Honestly that sound like something i have to try asap lol


----------



## Charles (Aug 26, 2010)

Congratulations BUNS!!! Just goes to show how much time you are wasting ...

I am thinking about a stunt ... will get back to you ...

Cheers ...... Charles


----------



## SHTF Slingshots (Feb 4, 2013)

Same as Hrawk, but instead of shots, you have to eat a bug when miss.
Not sure if I feel that is good enough.


----------



## Charles (Aug 26, 2010)

O.K. Buns ... Here is your challenge. I seem to recall that you have a new dog. So to begin with, you have to collect half a dozen juicy dog turds (that's six, in case you were subjected to the "new math" in school). If you do not have a dog yourself, then you have to go to a park or somewhere and collect them. You cannot use turds that are dried out, nor can you freeze them. If you have to collect over a couple of days, you can store them in an air tight container in the fridge.

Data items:
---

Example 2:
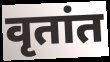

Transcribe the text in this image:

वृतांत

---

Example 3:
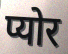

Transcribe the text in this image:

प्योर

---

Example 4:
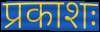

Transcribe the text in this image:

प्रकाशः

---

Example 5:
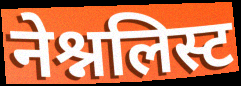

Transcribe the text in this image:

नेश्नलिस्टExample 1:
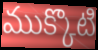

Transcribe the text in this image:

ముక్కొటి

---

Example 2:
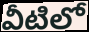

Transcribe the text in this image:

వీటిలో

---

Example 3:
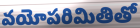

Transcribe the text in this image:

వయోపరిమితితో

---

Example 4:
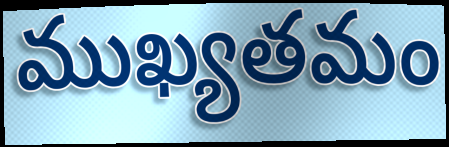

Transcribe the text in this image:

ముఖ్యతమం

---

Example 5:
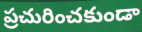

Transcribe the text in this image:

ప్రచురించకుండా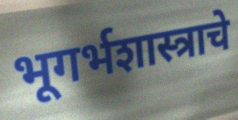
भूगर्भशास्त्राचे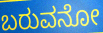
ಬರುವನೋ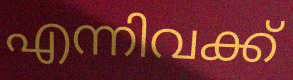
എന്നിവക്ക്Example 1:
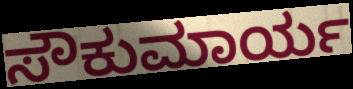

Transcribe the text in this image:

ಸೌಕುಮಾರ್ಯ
==
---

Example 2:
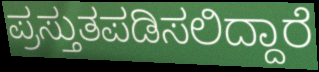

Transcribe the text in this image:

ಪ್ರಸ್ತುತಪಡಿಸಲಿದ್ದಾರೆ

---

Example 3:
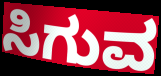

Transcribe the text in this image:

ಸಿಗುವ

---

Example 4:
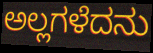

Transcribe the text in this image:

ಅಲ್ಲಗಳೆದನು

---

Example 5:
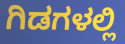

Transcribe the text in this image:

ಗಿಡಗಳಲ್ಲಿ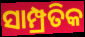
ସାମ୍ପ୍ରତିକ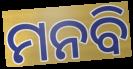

**REQUIREMENTS**
**A.** In the slingshot forum thread, why does Charles add "that's six" after asking for half a dozen items? Answer in one to three sentences.
**B.** Write a continuation of the slingshot forum thread that picks up after its final sentence.

**EXERCISE RESULTS**
**A.** He adds it in case Buns was subjected to the "new math" in school. The remark is a joke that Buns might not otherwise know how many half a dozen is.

**B.**
On the appointed day, you have to set up a soda can at 5 meters and shoot those turds one at a time at the can ... bareback style!!! No fork! No gloves ... barehanded. And no, you cannot wrap the turds in anything ... the turds must be bare when you shoot them at the can. The turds are the ammo ... the can is the target.

Have fun .... :headbang: :headbang: :headbang:

Cheers ...... Charles


----------



## G30 (Apr 16, 2013)

Charles said:


> O.K. Buns ... Here is your challenge. I seem to recall that you have a new dog. So to begin with, you have to collect half a dozen juicy dog turds (that's six, in case you were subjected to the "new math" in school). If you do not have a dog yourself, then you have to go to a park or somewhere and collect them. You cannot use turds that are dried out, nor can you freeze them. If you have to collect over a couple of days, you can store them in an air tight container in the fridge.
> 
> On the appointed day, you have to set up a soda can at 5 meters and shoot those turds one at a time at the can ... bareback style!!! No fork! No gloves ... barehanded. And no, you cannot wrap the turds in anything ... the turds must be bare when you shoot them at the can. The turds are the ammo ... the can is the target.
> 
> ...


While wearing stripper heals and lip stick


----------



## SuperMonkeySlinger (Jan 28, 2013)

Charles, you read my mind !! 

SMS


----------



## Imperial (Feb 9, 2011)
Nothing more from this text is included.